BEGIN
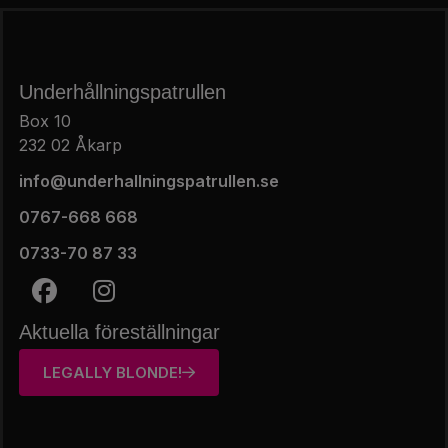
Underhållnings­patrullen
Box 10
232 02 Åkarp
info@underhallningspatrullen.se
0767-668 668
0733-70 87 33
Aktuella föreställningar
LEGALLY BLONDE!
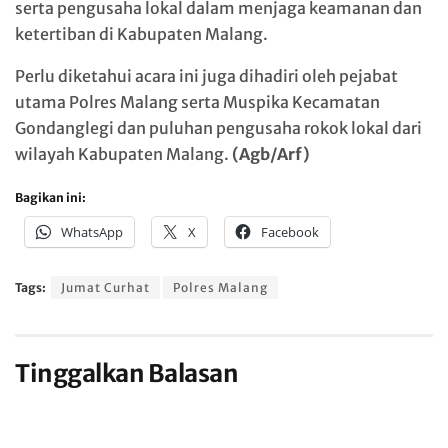
serta pengusaha lokal dalam menjaga keamanan dan
ketertiban di Kabupaten Malang.
Perlu diketahui acara ini juga dihadiri oleh pejabat
utama Polres Malang serta Muspika Kecamatan
Gondanglegi dan puluhan pengusaha rokok lokal dari
wilayah Kabupaten Malang.
(Agb/Arf)
Bagikan ini:
WhatsApp
X
Facebook
Tags:
Jumat Curhat
Polres Malang
Tinggalkan Balasan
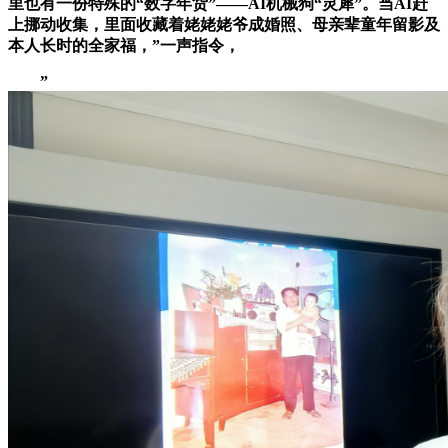
里也有一份特殊的“数字年货”——AI机械狗“灵犀”。当AI赶
上挪动收集，里面收藏着姥姥姥爷成婚照、母亲辈童年留影及
本人长时的全家福，”一声指令，
”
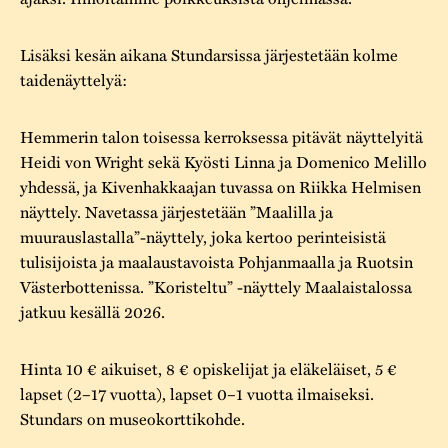
Lisäksi kesän aikana Stundarsissa järjestetään kolme
taidenäyttelyä:
Hemmerin talon toisessa kerroksessa pitävät näyttelyitä
Heidi von Wright sekä Kyösti Linna ja Domenico Melillo
yhdessä, ja Kivenhakkaajan tuvassa on Riikka Helmisen
näyttely. Navetassa järjestetään ”Maalilla ja
muurauslastalla”-näyttely, joka kertoo perinteisistä
tulisijoista ja maalaustavoista Pohjanmaalla ja Ruotsin
Västerbottenissa. ”Koristeltu” -näyttely Maalaistalossa
jatkuu kesällä 2026.
Hinta 10 € aikuiset, 8 € opiskelijat ja eläkeläiset, 5 €
lapset (2–17 vuotta), lapset 0–1 vuotta ilmaiseksi.
Stundars on museokorttikohde.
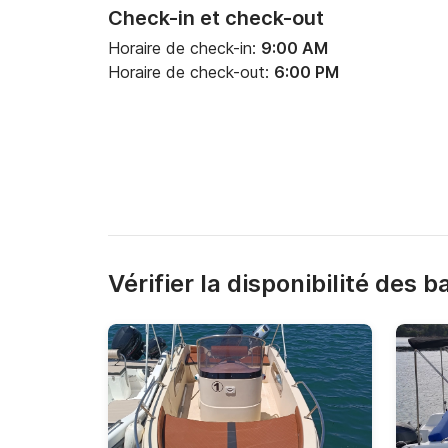
Check-in et check-out
Horaire de check-in:
9:00 AM
Horaire de check-out:
6:00 PM
Vérifier la disponibilité des 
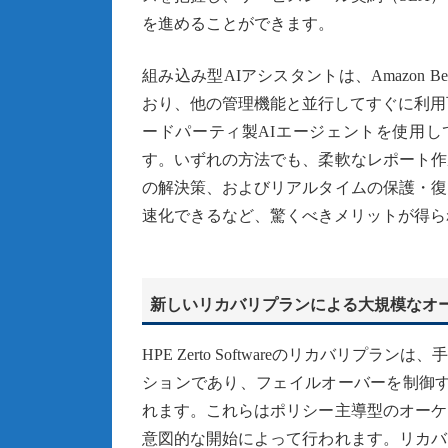
を進めることができます。
組み込み型AIアシスタントは、Amazon B
おり、他の管理機能と並行してすぐに利用可能です
ードパーティ製AIエージェントを使用して、
す。いずれの方法でも、柔軟なレポート作
の解決策、およびリアルタイムの保護・復
速化できるなど、驚くべきメリットが得ら
新しいリカバリプランによる大規模なオ
HPE Zerto Softwareのリカバリ
ションであり、フェイルオーバーを制御する
れます。これらはポリシー主導型のオーケ
意図的な開始によって行われます。リカバ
END
The problem:
Word-for-word transcript, pictures excluded: copy all the material above.

Reply:
Underhållnings­patrullen
Box 10
232 02 Åkarp
info@underhallningspatrullen.se
0767-668 668
0733-70 87 33
Aktuella föreställningar
LEGALLY BLONDE!
serta pengusaha lokal dalam menjaga keamanan dan
ketertiban di Kabupaten Malang.
Perlu diketahui acara ini juga dihadiri oleh pejabat
utama Polres Malang serta Muspika Kecamatan
Gondanglegi dan puluhan pengusaha rokok lokal dari
wilayah Kabupaten Malang.
(Agb/Arf)
Bagikan ini:
WhatsApp
X
Facebook
Tags:
Jumat Curhat
Polres Malang
Tinggalkan Balasan
里也有一份特殊的“数字年货”——AI机械狗“灵犀”。当AI赶
上挪动收集，里面收藏着姥姥姥爷成婚照、母亲辈童年留影及
本人长时的全家福，”一声指令，
”
Lisäksi kesän aikana Stundarsissa järjestetään kolme
taidenäyttelyä:
Hemmerin talon toisessa kerroksessa pitävät näyttelyitä
Heidi von Wright sekä Kyösti Linna ja Domenico Melillo
yhdessä, ja Kivenhakkaajan tuvassa on Riikka Helmisen
näyttely. Navetassa järjestetään ”Maalilla ja
muurauslastalla”-näyttely, joka kertoo perinteisistä
tulisijoista ja maalaustavoista Pohjanmaalla ja Ruotsin
Västerbottenissa. ”Koristeltu” -näyttely Maalaistalossa
jatkuu kesällä 2026.
Hinta 10 € aikuiset, 8 € opiskelijat ja eläkeläiset, 5 €
lapset (2–17 vuotta), lapset 0–1 vuotta ilmaiseksi.
Stundars on museokorttikohde.
Check-in et check-out
Horaire de check-in:
9:00 AM
Horaire de check-out:
6:00 PM
Vérifier la disponibilité des 
を進めることができます。
組み込み型AIアシスタントは、Amazon B
おり、他の管理機能と並行してすぐに利用可能です
ードパーティ製AIエージェントを使用して、
す。いずれの方法でも、柔軟なレポート作
の解決策、およびリアルタイムの保護・復
速化できるなど、驚くべきメリットが得ら
新しいリカバリプランによる大規模なオ
HPE Zerto Softwareのリカバリ
ションであり、フェイルオーバーを制御する
れます。これらはポリシー主導型のオーケ
意図的な開始によって行われます。リカバ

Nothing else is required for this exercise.